Required action: Reproduce the listing below, replacing every "Seaweed" with "Kelp" and leaving everything else as it is.

(Items from a data source)

____________________

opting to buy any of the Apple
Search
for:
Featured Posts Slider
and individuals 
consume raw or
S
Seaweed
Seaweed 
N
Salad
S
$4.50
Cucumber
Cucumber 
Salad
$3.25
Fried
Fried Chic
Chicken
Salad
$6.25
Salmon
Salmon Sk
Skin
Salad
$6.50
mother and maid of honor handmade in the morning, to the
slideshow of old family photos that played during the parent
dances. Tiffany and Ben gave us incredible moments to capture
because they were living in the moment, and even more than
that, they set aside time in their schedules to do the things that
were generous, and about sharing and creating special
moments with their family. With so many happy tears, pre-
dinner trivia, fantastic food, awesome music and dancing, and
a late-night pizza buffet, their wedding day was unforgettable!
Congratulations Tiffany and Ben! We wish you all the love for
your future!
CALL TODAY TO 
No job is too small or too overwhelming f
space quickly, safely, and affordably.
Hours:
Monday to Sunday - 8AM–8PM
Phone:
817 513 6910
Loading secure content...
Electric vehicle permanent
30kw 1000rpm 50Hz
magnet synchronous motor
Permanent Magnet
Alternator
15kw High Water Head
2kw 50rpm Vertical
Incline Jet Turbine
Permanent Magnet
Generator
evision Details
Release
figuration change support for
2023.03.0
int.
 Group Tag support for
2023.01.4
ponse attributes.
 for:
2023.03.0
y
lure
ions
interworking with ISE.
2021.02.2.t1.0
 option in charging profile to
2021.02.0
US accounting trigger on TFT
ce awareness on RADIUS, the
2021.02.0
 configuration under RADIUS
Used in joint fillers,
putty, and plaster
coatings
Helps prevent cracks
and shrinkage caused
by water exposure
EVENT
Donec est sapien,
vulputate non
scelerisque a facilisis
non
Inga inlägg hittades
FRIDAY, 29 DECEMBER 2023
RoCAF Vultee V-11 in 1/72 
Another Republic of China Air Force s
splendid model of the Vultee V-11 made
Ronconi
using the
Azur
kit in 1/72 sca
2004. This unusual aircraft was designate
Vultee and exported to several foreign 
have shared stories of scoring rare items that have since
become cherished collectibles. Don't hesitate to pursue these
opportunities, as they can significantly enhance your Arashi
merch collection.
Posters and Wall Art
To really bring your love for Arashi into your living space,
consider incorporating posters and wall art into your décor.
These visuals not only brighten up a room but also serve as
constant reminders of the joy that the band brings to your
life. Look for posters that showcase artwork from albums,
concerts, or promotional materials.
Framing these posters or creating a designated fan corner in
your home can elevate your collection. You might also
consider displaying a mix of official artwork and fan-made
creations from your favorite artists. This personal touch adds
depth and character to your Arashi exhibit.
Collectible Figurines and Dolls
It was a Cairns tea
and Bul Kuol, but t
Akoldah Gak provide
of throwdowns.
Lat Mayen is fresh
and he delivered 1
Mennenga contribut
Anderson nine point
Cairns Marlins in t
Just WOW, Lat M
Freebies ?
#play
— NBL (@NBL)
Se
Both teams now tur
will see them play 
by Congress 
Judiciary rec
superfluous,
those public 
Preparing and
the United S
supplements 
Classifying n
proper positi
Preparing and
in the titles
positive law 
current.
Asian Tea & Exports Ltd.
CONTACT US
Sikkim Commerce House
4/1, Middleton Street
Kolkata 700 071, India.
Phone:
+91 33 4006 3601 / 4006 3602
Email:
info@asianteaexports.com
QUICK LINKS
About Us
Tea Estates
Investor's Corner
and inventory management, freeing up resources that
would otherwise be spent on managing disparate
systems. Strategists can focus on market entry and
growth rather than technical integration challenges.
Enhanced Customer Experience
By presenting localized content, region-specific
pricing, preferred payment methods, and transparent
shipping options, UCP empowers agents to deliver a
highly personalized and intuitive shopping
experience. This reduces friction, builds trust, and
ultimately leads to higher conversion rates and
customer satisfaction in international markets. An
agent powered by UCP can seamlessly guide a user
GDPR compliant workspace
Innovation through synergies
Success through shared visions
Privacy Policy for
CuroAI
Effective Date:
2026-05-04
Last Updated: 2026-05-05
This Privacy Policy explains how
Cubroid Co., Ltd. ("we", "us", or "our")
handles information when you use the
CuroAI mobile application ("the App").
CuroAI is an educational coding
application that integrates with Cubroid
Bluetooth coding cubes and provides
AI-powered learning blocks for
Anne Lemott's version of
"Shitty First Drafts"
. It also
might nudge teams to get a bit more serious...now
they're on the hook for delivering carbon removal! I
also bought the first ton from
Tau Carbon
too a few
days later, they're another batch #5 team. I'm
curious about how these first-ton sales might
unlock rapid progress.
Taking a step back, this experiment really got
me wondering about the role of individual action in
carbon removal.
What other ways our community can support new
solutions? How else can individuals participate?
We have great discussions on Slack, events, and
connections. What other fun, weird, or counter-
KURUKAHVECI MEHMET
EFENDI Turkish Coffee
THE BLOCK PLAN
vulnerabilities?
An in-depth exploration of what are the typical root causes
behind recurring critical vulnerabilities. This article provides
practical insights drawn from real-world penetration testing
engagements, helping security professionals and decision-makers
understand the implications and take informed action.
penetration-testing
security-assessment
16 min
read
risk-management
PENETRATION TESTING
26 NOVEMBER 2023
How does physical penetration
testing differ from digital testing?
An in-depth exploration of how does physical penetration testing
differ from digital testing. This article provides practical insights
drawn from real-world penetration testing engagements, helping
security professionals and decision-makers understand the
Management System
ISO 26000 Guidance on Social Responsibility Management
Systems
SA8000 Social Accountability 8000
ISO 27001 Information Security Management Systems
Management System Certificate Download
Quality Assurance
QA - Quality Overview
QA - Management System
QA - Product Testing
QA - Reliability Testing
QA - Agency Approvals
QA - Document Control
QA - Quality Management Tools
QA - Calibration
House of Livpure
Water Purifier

____________________

Written response:
opting to buy any of the Apple
Search
for:
Featured Posts Slider
and individuals 
consume raw or
S
Kelp
Kelp 
N
Salad
S
$4.50
Cucumber
Cucumber 
Salad
$3.25
Fried
Fried Chic
Chicken
Salad
$6.25
Salmon
Salmon Sk
Skin
Salad
$6.50
mother and maid of honor handmade in the morning, to the
slideshow of old family photos that played during the parent
dances. Tiffany and Ben gave us incredible moments to capture
because they were living in the moment, and even more than
that, they set aside time in their schedules to do the things that
were generous, and about sharing and creating special
moments with their family. With so many happy tears, pre-
dinner trivia, fantastic food, awesome music and dancing, and
a late-night pizza buffet, their wedding day was unforgettable!
Congratulations Tiffany and Ben! We wish you all the love for
your future!
CALL TODAY TO 
No job is too small or too overwhelming f
space quickly, safely, and affordably.
Hours:
Monday to Sunday - 8AM–8PM
Phone:
817 513 6910
Loading secure content...
Electric vehicle permanent
30kw 1000rpm 50Hz
magnet synchronous motor
Permanent Magnet
Alternator
15kw High Water Head
2kw 50rpm Vertical
Incline Jet Turbine
Permanent Magnet
Generator
evision Details
Release
figuration change support for
2023.03.0
int.
 Group Tag support for
2023.01.4
ponse attributes.
 for:
2023.03.0
y
lure
ions
interworking with ISE.
2021.02.2.t1.0
 option in charging profile to
2021.02.0
US accounting trigger on TFT
ce awareness on RADIUS, the
2021.02.0
 configuration under RADIUS
Used in joint fillers,
putty, and plaster
coatings
Helps prevent cracks
and shrinkage caused
by water exposure
EVENT
Donec est sapien,
vulputate non
scelerisque a facilisis
non
Inga inlägg hittades
FRIDAY, 29 DECEMBER 2023
RoCAF Vultee V-11 in 1/72 
Another Republic of China Air Force s
splendid model of the Vultee V-11 made
Ronconi
using the
Azur
kit in 1/72 sca
2004. This unusual aircraft was designate
Vultee and exported to several foreign 
have shared stories of scoring rare items that have since
become cherished collectibles. Don't hesitate to pursue these
opportunities, as they can significantly enhance your Arashi
merch collection.
Posters and Wall Art
To really bring your love for Arashi into your living space,
consider incorporating posters and wall art into your décor.
These visuals not only brighten up a room but also serve as
constant reminders of the joy that the band brings to your
life. Look for posters that showcase artwork from albums,
concerts, or promotional materials.
Framing these posters or creating a designated fan corner in
your home can elevate your collection. You might also
consider displaying a mix of official artwork and fan-made
creations from your favorite artists. This personal touch adds
depth and character to your Arashi exhibit.
Collectible Figurines and Dolls
It was a Cairns tea
and Bul Kuol, but t
Akoldah Gak provide
of throwdowns.
Lat Mayen is fresh
and he delivered 1
Mennenga contribut
Anderson nine point
Cairns Marlins in t
Just WOW, Lat M
Freebies ?
#play
— NBL (@NBL)
Se
Both teams now tur
will see them play 
by Congress 
Judiciary rec
superfluous,
those public 
Preparing and
the United S
supplements 
Classifying n
proper positi
Preparing and
in the titles
positive law 
current.
Asian Tea & Exports Ltd.
CONTACT US
Sikkim Commerce House
4/1, Middleton Street
Kolkata 700 071, India.
Phone:
+91 33 4006 3601 / 4006 3602
Email:
info@asianteaexports.com
QUICK LINKS
About Us
Tea Estates
Investor's Corner
and inventory management, freeing up resources that
would otherwise be spent on managing disparate
systems. Strategists can focus on market entry and
growth rather than technical integration challenges.
Enhanced Customer Experience
By presenting localized content, region-specific
pricing, preferred payment methods, and transparent
shipping options, UCP empowers agents to deliver a
highly personalized and intuitive shopping
experience. This reduces friction, builds trust, and
ultimately leads to higher conversion rates and
customer satisfaction in international markets. An
agent powered by UCP can seamlessly guide a user
GDPR compliant workspace
Innovation through synergies
Success through shared visions
Privacy Policy for
CuroAI
Effective Date:
2026-05-04
Last Updated: 2026-05-05
This Privacy Policy explains how
Cubroid Co., Ltd. ("we", "us", or "our")
handles information when you use the
CuroAI mobile application ("the App").
CuroAI is an educational coding
application that integrates with Cubroid
Bluetooth coding cubes and provides
AI-powered learning blocks for
Anne Lemott's version of
"Shitty First Drafts"
. It also
might nudge teams to get a bit more serious...now
they're on the hook for delivering carbon removal! I
also bought the first ton from
Tau Carbon
too a few
days later, they're another batch #5 team. I'm
curious about how these first-ton sales might
unlock rapid progress.
Taking a step back, this experiment really got
me wondering about the role of individual action in
carbon removal.
What other ways our community can support new
solutions? How else can individuals participate?
We have great discussions on Slack, events, and
connections. What other fun, weird, or counter-
KURUKAHVECI MEHMET
EFENDI Turkish Coffee
THE BLOCK PLAN
vulnerabilities?
An in-depth exploration of what are the typical root causes
behind recurring critical vulnerabilities. This article provides
practical insights drawn from real-world penetration testing
engagements, helping security professionals and decision-makers
understand the implications and take informed action.
penetration-testing
security-assessment
16 min
read
risk-management
PENETRATION TESTING
26 NOVEMBER 2023
How does physical penetration
testing differ from digital testing?
An in-depth exploration of how does physical penetration testing
differ from digital testing. This article provides practical insights
drawn from real-world penetration testing engagements, helping
security professionals and decision-makers understand the
Management System
ISO 26000 Guidance on Social Responsibility Management
Systems
SA8000 Social Accountability 8000
ISO 27001 Information Security Management Systems
Management System Certificate Download
Quality Assurance
QA - Quality Overview
QA - Management System
QA - Product Testing
QA - Reliability Testing
QA - Agency Approvals
QA - Document Control
QA - Quality Management Tools
QA - Calibration
House of Livpure
Water Purifier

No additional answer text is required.